Trevor Noah also shares his personal experience of seeing SLAVE PLAY on Broadway.
"Slave Play" playwright Jeremy O. Harris appeared on "The Daily Show With Trevor Noah" last night to talk about his Tony Award-nominated play, the ways he's trying to keep theatre alive, and what he's been up to in the pandemic.
He and Trevor Noah also talk about their fashion game, and Noah shares his personal experience of seeing "Slave Play" on Broadway.
Watch the full episode of "The Daily Show" here.
Jeremy O. Harris is a writer and performer living in New York City. His play Slave Play, which closed on Broadway last year, was nominated for a record-breaking twelve Tony Awards.

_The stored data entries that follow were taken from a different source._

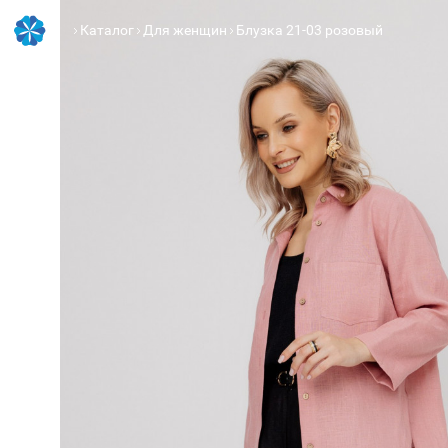
Каталог
Для женщин
Блузка 21-03 розовый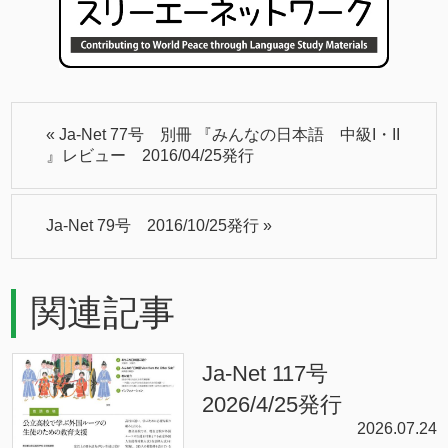
«
Ja-Net 77号 別冊 『みんなの日本語 中級I・II
』レビュー 2016/04/25発行
Ja-Net 79号 2016/10/25発行
»
関連記事
Ja-Net 117号
2026/4/25発行
2026.07.24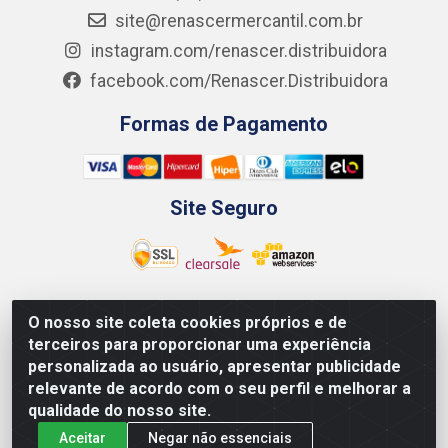
site@renascermercantil.com.br
instagram.com/renascer.distribuidora
facebook.com/Renascer.Distribuidora
Formas de Pagamento
Site Seguro
O nosso site coleta cookies próprios e de
Renascer Distribuidora - Rua São Miguel, 1845 -
terceiros para proporcionar uma experiência
Afogados - Recife / PE - CEP 50850-000 - CNPJ
personalizada ao usuário, apresentar publicidade
07.264.693/0001-79
relevante de acordo com o seu perfil e melhorar a
qualidade do nosso site.
Aceitar
Negar não essenciais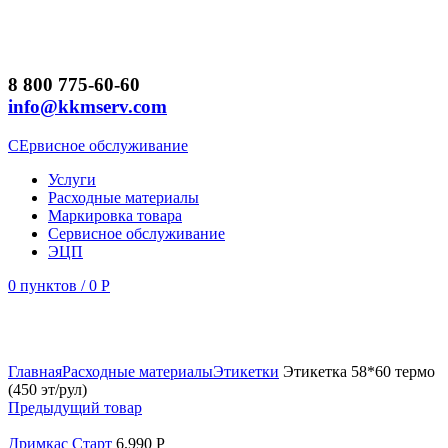
8 800 775-60-60
info@kkmserv.com
СЕрвисное обслуживание
Услуги
Расходные материалы
Маркировка товара
Сервисное обслуживание
ЭЦП
0
пунктов
/
0
Р
Увеличить
Главная
Расходные материалы
Этикетки
Этикетка 58*60 термо
(450 эт/рул)
Предыдущий товар
Дримкас Старт
6.990
Р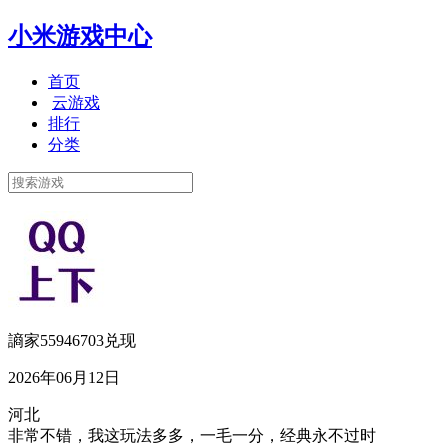
小米游戏中心
首页
云游戏
排行
分类
謪家55946703兑现
2026年06月12日
河北
非常不错，我这玩法多多，一毛一分，经典永不过时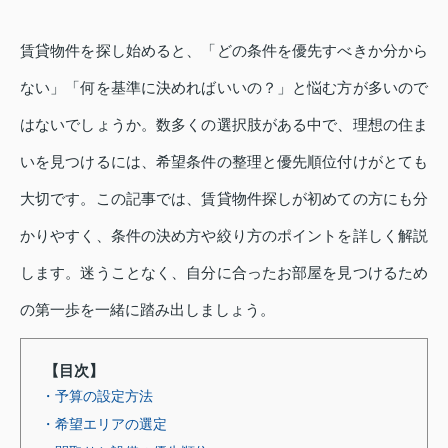
賃貸物件を探し始めると、「どの条件を優先すべきか分から
ない」「何を基準に決めればいいの？」と悩む方が多いので
はないでしょうか。数多くの選択肢がある中で、理想の住ま
いを見つけるには、希望条件の整理と優先順位付けがとても
大切です。この記事では、賃貸物件探しが初めての方にも分
かりやすく、条件の決め方や絞り方のポイントを詳しく解説
します。迷うことなく、自分に合ったお部屋を見つけるため
の第一歩を一緒に踏み出しましょう。
【目次】
・予算の設定方法
・希望エリアの選定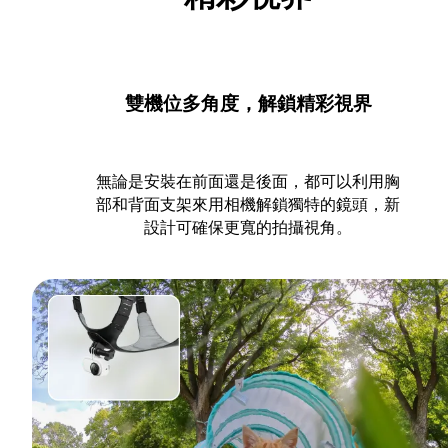
雙機位多角度，解鎖精彩視界
無論是安裝在前面還是後面，都可以利用胸
部和背面支架來用相機解鎖獨特的鏡頭，新
設計可確保更寬的拍攝視角。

Slave Play was a New York Times Critic's Pick, winner of the 2018 Kennedy Center Rosa Parks Playwriting Award, the Lorraine Hansberry Playwriting Award, and The Lotos Foundation Prize in the Arts and Sciences. His other plays include: Daddy (Vineyard Theatre/The New Group); Xander Xyst, Dragon: 1; and WATER SPORTS; or insignificant white boys (published by 53rd State Press). His work has been presented or developed by Pieter Performance Space, JACK, Ars Nova, The New Group, New York Theatre Workshop, Performance Space New York, and Playwrights Horizons.
Harris co-wrote A24's Zola with director Janicza Bravo, is developing a pilot at HBO, and worked on their hit new series "Euphoria." He is the 11th recipient of the Vineyard Theatre's Paula Vogel Playwriting Award, a 2016 MacDowell Colony Fellow, an Orchard Project Greenhouse artist, a resident playwright with Colt Coeur, and is under commission from Lincoln Center Theater and Playwrights Horizons. Harris is a graduate of the Yale M.F.A. Playwriting Program.